= Beginning of Section =
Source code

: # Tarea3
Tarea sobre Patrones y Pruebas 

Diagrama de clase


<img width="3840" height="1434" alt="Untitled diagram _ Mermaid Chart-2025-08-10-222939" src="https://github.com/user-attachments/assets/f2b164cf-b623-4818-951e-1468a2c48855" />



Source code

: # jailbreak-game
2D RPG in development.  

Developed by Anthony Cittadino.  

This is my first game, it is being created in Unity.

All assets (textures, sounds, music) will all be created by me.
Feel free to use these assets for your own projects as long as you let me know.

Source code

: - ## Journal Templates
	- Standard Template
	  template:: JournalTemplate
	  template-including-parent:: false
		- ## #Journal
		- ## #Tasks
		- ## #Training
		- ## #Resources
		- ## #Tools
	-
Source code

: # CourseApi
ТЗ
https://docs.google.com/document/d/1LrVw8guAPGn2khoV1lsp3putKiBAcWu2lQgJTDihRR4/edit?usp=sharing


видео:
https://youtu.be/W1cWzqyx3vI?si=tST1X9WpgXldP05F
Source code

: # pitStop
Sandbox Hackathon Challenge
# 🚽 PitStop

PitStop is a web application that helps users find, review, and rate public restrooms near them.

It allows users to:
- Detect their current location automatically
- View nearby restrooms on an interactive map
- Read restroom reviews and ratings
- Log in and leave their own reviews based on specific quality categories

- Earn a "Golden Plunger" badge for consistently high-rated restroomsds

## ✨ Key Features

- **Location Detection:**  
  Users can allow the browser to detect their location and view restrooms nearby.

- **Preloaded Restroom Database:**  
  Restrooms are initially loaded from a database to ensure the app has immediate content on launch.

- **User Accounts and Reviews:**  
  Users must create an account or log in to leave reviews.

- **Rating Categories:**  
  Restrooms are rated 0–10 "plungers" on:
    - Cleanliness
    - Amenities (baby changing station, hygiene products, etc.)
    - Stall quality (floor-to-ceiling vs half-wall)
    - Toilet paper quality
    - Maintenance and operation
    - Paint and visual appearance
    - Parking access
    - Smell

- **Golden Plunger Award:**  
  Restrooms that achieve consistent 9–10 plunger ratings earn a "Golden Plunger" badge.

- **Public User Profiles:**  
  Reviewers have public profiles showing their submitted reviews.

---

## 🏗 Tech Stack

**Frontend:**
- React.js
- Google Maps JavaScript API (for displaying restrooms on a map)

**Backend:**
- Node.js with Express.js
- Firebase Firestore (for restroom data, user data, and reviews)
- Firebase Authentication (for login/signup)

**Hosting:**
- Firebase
= End of Section =
**REQUIREMENT:** The whole of the material above should be written out again, exactly.

**TASK SOLUTION:**
Source code

: # Tarea3
Tarea sobre Patrones y Pruebas 

Diagrama de clase


<img width="3840" height="1434" alt="Untitled diagram _ Mermaid Chart-2025-08-10-222939" src="https://github.com/user-attachments/assets/f2b164cf-b623-4818-951e-1468a2c48855" />



Source code

: # jailbreak-game
2D RPG in development.  

Developed by Anthony Cittadino.  

This is my first game, it is being created in Unity.

All assets (textures, sounds, music) will all be created by me.
Feel free to use these assets for your own projects as long as you let me know.

Source code

: - ## Journal Templates
	- Standard Template
	  template:: JournalTemplate
	  template-including-parent:: false
		- ## #Journal
		- ## #Tasks
		- ## #Training
		- ## #Resources
		- ## #Tools
	-
Source code

: # CourseApi
ТЗ
https://docs.google.com/document/d/1LrVw8guAPGn2khoV1lsp3putKiBAcWu2lQgJTDihRR4/edit?usp=sharing


видео:
https://youtu.be/W1cWzqyx3vI?si=tST1X9WpgXldP05F
Source code

: # pitStop
Sandbox Hackathon Challenge
# 🚽 PitStop

PitStop is a web application that helps users find, review, and rate public restrooms near them.

It allows users to:
- Detect their current location automatically
- View nearby restrooms on an interactive map
- Read restroom reviews and ratings
- Log in and leave their own reviews based on specific quality categories

- Earn a "Golden Plunger" badge for consistently high-rated restroomsds

## ✨ Key Features

- **Location Detection:**  
  Users can allow the browser to detect their location and view restrooms nearby.

- **Preloaded Restroom Database:**  
  Restrooms are initially loaded from a database to ensure the app has immediate content on launch.

- **User Accounts and Reviews:**  
  Users must create an account or log in to leave reviews.

- **Rating Categories:**  
  Restrooms are rated 0–10 "plungers" on:
    - Cleanliness
    - Amenities (baby changing station, hygiene products, etc.)
    - Stall quality (floor-to-ceiling vs half-wall)
    - Toilet paper quality
    - Maintenance and operation
    - Paint and visual appearance
    - Parking access
    - Smell

- **Golden Plunger Award:**  
  Restrooms that achieve consistent 9–10 plunger ratings earn a "Golden Plunger" badge.

- **Public User Profiles:**  
  Reviewers have public profiles showing their submitted reviews.

---

## 🏗 Tech Stack

**Frontend:**
- React.js
- Google Maps JavaScript API (for displaying restrooms on a map)

**Backend:**
- Node.js with Express.js
- Firebase Firestore (for restroom data, user data, and reviews)
- Firebase Authentication (for login/signup)

**Hosting:**
- Firebase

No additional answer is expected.